→ Document text
-*-

# Algae problems



## jonnyedwards1981 (25 Mar 2014)

Evening everyone, I'm new to this forum.

I have a 5" 300l AquaOak aquarium which has now been running for 10 weeks or so. I set the tank up with a fishless cycle and its now the happy home to some lovely fish.

I have plant substrate under aquarium sand and run co2 via the jbl proflora kit. Over the past two weeks, I've been getting some algae problems, mainly growing on the plants and it looks like black beard algae to me (although I may be wrong). I have three TMC aquagro led tiles which run for 7 hours per day and my co2 come on an hour before the lights come on and goes off 30 mins before the light dim to nothing.

I add ferropol weekly plus the ferropol 24 daily.

I thought I may have phosphate issues and so purchased the jbl po4 test kit at the weekend, and after testing, had zero phosphates. My local fish store said it would be worth adding 6 ml of easycarbo each day to help with the algae and so I have been doing this daily for the last three days. Plus, due to having zero phosphates, they recommended adding easy life fosfo which I have also been doing for the past three days. I have however had no increase in phosphates which has given me a headache this evening! Then I had a horrible thought that my two external filters had phosphate pads in them, and after checking, my suspicions were confirmed. I have now removed both of the phosphate pads and am hoping that I can now get a 0.2 or so reading of phosphate tomorrow. 

Am I missing anything else? Should the removal of pads give me the phosphate reading and help kill off the algae? How else can I get rid of the unsightly stuff? Pic attached


----------



## stu_ (25 Mar 2014)

Hi.Welcome to the forum
What level are the led tiles running at,100% ?
Also,neither of your ferts seem to contain Nitrate.Are you dosing any?
Lastly,do you know what the plant substrate is?


----------



## tim (25 Mar 2014)

-*-

→ Provided records

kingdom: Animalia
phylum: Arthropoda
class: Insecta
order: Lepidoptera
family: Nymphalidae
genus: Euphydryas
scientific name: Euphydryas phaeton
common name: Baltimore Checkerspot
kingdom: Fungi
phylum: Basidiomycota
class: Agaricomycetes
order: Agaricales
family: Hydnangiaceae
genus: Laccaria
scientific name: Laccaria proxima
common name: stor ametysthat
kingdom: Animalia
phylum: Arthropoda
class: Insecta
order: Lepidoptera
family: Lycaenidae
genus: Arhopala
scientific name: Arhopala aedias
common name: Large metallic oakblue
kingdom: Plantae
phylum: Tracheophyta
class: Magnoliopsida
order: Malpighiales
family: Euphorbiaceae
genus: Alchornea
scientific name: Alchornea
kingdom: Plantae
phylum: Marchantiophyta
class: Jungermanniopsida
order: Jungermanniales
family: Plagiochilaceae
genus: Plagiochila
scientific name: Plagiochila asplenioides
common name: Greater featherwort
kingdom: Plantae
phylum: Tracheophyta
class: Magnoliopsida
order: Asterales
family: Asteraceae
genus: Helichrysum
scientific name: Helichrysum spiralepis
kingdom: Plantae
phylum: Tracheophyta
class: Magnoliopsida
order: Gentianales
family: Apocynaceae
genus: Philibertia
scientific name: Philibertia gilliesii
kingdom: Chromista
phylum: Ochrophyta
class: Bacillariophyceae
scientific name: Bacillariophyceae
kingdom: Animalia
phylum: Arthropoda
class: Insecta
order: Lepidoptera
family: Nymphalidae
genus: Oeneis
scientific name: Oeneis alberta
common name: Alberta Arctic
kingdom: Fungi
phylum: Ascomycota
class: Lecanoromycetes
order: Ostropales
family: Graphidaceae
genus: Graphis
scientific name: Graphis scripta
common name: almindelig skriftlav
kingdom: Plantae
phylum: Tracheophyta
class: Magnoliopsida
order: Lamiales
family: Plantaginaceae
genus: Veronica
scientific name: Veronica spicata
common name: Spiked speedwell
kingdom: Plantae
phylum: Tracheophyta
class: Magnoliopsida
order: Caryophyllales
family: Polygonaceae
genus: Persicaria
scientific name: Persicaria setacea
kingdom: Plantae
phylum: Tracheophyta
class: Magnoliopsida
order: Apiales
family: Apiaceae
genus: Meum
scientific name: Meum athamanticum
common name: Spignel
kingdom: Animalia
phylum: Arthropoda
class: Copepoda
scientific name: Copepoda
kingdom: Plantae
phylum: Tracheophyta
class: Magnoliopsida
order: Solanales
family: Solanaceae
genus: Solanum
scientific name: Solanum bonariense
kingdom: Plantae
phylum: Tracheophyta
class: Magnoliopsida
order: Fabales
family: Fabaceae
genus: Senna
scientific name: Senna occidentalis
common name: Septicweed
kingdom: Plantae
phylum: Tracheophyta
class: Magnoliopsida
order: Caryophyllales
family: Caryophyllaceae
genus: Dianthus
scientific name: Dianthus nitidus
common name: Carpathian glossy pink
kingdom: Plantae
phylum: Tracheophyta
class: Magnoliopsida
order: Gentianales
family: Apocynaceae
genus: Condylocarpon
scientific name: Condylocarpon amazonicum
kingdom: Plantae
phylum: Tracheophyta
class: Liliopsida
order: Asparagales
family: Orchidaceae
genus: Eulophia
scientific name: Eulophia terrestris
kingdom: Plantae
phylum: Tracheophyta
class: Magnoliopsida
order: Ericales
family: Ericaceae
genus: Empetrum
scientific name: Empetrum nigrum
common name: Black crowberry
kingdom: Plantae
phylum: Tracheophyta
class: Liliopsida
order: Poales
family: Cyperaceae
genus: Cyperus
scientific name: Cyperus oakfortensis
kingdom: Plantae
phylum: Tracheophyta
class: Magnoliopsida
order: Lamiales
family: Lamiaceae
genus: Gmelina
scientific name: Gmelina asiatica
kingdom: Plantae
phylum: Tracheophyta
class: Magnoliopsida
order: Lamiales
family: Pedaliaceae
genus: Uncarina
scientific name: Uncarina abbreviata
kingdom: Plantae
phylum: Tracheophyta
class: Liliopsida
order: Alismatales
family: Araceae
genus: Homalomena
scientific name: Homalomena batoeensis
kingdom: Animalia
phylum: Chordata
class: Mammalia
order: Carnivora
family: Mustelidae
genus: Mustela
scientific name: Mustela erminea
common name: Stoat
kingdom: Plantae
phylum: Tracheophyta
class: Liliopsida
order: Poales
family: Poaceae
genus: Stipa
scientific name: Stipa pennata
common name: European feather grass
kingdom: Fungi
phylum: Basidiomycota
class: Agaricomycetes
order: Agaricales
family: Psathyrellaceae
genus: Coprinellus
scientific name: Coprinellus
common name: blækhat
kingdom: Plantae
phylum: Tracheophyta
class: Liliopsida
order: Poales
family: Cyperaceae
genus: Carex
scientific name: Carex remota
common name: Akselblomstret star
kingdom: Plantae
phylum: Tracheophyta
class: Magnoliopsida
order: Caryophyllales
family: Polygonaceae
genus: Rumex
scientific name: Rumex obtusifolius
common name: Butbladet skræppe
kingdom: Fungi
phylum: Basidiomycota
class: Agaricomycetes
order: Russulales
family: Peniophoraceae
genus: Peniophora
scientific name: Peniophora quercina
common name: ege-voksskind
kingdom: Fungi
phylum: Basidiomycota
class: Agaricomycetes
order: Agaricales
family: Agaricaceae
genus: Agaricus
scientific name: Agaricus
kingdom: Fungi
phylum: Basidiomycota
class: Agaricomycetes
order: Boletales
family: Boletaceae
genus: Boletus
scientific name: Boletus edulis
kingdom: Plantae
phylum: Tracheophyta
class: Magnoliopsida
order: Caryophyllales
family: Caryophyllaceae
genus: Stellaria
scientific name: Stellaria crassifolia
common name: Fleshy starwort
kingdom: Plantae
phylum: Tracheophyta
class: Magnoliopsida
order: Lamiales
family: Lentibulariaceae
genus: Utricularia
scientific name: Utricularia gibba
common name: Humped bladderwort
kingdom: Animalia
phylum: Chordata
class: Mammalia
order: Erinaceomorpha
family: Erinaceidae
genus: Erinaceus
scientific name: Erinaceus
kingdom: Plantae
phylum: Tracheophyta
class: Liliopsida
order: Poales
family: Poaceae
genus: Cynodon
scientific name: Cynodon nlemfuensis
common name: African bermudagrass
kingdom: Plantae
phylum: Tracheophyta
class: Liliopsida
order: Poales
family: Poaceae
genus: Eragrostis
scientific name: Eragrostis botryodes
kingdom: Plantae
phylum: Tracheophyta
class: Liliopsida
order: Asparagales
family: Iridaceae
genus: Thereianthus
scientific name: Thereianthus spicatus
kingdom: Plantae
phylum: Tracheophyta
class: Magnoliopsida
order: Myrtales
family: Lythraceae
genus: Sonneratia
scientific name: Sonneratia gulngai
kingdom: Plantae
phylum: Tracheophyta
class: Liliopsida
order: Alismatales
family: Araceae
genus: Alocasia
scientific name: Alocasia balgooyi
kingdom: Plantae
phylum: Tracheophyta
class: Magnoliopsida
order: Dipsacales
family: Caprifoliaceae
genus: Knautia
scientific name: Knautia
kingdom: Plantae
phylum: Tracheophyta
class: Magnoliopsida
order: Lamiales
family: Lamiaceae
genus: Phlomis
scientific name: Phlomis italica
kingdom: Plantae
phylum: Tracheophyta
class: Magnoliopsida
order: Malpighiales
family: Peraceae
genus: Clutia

-*-

→ Actions to take
a: In the algae thread, rewrite everything from "Evening everyone, I'm" down to "ferropol 24 daily.", swapping "co2" for "carbon dioxide".
b: Translate this sentence from the algae thread into Spanish: "I add ferropol weekly plus the ferropol 24 daily."

→ Task-by-task outputs
a:
Evening everyone, I'm new to this forum.

I have a 5" 300l AquaOak aquarium which has now been running for 10 weeks or so. I set the tank up with a fishless cycle and its now the happy home to some lovely fish.

I have plant substrate under aquarium sand and run carbon dioxide via the jbl proflora kit. Over the past two weeks, I've been getting some algae problems, mainly growing on the plants and it looks like black beard algae to me (although I may be wrong). I have three TMC aquagro led tiles which run for 7 hours per day and my carbon dioxide come on an hour before the lights come on and goes off 30 mins before the light dim to nothing.

I add ferropol weekly plus the ferropol 24 daily.

b: Añado ferropol semanalmente y, además, ferropol 24 a diario.